Chad
Slender Hobbit
I can't see really ditching any of the subjects taught in primary schools. They are all important, especially when taught well. My high school, like 25 years ago, had a class that was required for ALL students related to the 'life skills' mentioned here. Things like budgets, checkbooks, interest, insurance, conflict resolution, and the like. Of course, it was rural NH, so we also had to take forestry classes.
Oh, and I absolutely agree that most teachers are underpaid. You want to improve schools, the key isn't testing the students, as they are more or less a constant, the key is to raise teacher's salaries so you recruit the BEST teachers you can. Make those positions desirable for recent college grads (money wise), and you will raise the quality of education. As I see it where I live, maybe 80% of the teachers are dedicated pros who love teaching and would do so as long as they could afford to do it, and 20% leeches doing the minimum work required as they probably couldn't survive working in the real world. Raise salaries and make the jobs ultra competitive, and those crappy 20% will drop off.
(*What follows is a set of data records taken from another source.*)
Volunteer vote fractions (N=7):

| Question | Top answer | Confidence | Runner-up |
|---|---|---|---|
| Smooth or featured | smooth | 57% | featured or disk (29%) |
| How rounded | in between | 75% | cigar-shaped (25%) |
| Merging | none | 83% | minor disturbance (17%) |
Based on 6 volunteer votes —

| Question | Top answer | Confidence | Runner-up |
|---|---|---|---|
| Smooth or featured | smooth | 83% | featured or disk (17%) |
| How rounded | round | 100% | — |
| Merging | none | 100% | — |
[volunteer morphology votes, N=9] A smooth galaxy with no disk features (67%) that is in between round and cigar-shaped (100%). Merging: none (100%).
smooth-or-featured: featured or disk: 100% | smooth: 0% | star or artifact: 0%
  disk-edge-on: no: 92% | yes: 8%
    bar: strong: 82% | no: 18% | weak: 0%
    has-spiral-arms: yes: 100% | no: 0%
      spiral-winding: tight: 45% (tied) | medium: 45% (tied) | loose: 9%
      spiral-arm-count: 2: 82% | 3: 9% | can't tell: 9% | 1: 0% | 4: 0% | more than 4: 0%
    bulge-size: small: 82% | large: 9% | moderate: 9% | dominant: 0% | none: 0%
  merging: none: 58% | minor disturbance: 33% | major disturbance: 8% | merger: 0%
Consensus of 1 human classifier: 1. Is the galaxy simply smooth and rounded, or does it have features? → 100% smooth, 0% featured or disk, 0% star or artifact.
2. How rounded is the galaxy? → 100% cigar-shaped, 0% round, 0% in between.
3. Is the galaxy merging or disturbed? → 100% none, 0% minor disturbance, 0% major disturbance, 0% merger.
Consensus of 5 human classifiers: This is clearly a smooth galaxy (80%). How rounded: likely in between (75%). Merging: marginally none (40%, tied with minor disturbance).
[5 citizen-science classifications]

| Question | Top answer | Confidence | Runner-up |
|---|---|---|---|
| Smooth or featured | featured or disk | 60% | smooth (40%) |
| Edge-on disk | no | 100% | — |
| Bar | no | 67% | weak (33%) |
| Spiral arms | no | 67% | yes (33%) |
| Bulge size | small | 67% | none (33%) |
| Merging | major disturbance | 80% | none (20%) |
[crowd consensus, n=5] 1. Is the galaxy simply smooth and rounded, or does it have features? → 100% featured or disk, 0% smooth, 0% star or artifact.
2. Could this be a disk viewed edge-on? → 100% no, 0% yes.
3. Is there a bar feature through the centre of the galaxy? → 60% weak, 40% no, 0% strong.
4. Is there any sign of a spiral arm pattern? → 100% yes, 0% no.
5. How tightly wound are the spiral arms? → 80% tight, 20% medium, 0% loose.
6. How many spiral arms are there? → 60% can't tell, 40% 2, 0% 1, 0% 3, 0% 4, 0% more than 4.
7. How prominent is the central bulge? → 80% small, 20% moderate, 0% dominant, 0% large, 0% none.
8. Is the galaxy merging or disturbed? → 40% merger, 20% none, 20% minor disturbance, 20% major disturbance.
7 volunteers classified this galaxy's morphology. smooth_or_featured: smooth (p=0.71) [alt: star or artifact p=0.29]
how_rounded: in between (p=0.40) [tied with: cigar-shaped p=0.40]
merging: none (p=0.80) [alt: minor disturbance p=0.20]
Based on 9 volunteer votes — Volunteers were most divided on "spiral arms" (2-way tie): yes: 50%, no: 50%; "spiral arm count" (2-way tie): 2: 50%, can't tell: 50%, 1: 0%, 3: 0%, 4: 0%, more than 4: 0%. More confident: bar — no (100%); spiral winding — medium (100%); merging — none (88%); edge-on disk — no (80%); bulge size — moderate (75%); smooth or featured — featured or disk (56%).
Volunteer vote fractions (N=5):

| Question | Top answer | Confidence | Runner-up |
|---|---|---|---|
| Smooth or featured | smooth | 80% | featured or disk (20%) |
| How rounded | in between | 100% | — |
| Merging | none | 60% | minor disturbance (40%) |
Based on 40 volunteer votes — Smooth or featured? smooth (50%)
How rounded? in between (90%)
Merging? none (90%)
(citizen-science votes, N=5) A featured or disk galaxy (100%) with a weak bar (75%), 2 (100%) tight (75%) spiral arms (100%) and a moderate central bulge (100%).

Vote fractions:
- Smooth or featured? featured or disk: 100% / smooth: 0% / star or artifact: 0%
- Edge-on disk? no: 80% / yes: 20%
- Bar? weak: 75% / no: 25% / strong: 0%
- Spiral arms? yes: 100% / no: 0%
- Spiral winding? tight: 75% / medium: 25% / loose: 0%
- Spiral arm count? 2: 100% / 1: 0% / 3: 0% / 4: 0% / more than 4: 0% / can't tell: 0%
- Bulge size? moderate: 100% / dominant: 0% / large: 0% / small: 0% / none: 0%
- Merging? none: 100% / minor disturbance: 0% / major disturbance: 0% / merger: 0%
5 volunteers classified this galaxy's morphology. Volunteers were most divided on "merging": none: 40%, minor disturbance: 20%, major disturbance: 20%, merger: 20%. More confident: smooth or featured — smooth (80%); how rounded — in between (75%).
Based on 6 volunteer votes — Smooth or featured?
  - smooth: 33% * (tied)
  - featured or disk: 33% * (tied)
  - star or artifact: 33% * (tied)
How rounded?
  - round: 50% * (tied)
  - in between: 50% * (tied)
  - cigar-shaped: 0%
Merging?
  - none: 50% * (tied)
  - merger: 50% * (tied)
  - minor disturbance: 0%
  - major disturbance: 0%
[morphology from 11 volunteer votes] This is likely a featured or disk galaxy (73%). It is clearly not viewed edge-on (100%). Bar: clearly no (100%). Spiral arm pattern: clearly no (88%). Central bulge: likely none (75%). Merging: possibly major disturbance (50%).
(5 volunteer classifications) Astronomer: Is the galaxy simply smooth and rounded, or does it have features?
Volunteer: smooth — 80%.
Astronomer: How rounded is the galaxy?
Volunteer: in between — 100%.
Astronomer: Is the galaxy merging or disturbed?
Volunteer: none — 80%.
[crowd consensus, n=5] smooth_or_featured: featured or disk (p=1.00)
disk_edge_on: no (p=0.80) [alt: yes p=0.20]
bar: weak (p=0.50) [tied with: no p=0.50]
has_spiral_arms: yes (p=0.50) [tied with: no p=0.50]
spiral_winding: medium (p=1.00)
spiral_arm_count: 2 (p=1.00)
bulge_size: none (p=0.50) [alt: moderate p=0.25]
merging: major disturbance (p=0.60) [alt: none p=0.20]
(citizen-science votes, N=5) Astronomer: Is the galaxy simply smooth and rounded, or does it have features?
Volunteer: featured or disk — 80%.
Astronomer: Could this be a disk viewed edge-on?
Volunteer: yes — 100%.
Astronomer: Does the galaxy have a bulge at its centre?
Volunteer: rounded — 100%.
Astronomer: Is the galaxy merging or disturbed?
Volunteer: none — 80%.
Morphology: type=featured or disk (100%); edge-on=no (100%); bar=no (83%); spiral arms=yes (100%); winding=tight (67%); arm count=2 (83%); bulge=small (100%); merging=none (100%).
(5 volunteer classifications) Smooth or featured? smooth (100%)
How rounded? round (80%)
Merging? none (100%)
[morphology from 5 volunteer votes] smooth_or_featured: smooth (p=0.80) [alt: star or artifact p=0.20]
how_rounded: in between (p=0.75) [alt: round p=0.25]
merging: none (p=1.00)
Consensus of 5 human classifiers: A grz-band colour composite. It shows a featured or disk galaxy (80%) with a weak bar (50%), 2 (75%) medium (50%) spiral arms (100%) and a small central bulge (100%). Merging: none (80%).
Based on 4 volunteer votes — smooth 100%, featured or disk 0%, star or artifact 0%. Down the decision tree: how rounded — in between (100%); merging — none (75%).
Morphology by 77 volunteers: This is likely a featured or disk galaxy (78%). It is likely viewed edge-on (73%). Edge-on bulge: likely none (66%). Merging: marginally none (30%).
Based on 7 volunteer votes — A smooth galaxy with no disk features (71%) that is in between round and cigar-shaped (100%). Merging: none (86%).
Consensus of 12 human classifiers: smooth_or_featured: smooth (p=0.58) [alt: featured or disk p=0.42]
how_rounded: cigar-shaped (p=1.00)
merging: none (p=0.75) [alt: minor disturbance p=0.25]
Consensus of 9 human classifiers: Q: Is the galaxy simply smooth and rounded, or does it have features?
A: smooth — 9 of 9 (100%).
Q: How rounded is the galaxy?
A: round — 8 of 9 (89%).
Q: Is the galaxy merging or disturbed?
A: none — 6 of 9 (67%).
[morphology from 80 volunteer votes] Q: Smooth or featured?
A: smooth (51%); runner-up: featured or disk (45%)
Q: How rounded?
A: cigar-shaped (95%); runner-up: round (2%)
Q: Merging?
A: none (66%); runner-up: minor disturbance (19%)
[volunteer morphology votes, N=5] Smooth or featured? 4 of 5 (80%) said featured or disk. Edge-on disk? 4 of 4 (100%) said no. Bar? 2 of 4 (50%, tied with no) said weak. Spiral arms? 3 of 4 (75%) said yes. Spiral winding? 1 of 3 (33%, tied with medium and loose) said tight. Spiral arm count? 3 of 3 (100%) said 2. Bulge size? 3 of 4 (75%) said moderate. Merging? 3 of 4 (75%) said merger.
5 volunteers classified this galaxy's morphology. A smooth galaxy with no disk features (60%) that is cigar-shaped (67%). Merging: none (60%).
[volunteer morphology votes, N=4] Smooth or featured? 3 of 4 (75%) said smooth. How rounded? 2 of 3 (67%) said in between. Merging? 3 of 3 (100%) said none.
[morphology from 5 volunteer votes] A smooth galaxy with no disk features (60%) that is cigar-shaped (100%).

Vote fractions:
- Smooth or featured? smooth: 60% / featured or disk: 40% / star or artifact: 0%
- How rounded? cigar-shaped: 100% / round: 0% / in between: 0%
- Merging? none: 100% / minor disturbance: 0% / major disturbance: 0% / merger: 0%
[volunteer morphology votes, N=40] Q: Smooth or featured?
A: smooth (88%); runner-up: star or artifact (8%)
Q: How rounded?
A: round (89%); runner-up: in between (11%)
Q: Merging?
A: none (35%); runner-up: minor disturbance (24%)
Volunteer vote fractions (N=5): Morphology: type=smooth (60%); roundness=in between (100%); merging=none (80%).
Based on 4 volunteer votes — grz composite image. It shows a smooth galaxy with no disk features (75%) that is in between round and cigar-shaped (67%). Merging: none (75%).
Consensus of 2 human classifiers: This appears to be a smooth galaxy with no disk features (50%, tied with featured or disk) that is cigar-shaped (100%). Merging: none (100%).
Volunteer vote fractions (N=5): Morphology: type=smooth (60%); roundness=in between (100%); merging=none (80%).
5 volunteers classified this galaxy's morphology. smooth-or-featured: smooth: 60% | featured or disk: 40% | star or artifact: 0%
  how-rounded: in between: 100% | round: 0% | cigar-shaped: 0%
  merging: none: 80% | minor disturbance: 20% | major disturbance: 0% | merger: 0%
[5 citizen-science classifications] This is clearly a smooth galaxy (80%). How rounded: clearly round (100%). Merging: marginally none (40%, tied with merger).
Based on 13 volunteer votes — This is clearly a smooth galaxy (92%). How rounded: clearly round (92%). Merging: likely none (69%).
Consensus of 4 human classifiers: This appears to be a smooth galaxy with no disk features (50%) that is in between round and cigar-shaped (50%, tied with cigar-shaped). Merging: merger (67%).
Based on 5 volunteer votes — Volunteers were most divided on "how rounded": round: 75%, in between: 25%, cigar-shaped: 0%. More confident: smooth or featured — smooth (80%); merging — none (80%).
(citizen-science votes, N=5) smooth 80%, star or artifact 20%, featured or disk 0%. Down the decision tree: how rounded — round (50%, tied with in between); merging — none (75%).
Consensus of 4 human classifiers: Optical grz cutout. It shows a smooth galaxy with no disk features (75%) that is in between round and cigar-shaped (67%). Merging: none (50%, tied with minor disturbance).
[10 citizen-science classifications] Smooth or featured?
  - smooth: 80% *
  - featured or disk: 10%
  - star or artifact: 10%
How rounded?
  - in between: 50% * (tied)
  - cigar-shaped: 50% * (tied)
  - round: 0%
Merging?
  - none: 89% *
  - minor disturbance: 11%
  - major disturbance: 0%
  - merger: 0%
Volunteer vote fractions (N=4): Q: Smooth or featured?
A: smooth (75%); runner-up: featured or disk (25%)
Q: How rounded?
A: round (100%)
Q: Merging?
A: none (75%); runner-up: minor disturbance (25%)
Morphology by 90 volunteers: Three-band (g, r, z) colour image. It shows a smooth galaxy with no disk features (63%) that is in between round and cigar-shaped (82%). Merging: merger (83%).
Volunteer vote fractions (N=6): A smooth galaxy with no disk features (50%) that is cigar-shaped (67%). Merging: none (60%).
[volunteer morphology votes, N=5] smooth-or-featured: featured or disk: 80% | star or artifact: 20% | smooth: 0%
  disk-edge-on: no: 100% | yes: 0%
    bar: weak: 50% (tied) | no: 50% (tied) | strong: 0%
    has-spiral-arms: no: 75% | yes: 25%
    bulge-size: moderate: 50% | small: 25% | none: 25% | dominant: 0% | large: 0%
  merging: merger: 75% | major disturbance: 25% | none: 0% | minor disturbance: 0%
I never understood this country's issue with funding public education, all the way through college. Every politician talks about American innovation and drive, but most cut the crap out of education and just 'hop' the innovation will continue, when all the while we are slipping behind other countries that take education seriously. Why can they not see that a properly educated work force in more productive and makes more money (and pay more taxes) that a poorly educated one. I contemplated NOT writing this, as it touches the political arena, but I think every side in politics is guilty of shorting education, and I didn't take a specific political side, so I will leave it here.
I agree with you completely. The 2 biggest ways to improve education would be to raise the pay of teachers, there by attracting better teachers and by increasing the number of teacher which would make smaller class sizes. I can't imagine how much the public education system would be if every elementary classroom had 10 students in it instead of 25 to 30. You wonder why kids don't learn in school, you stick 30 6 year old kids in a class with 1 teacher. The teacher spends more time telling little Johnny to stop picking on the other kids more than she teaches anything.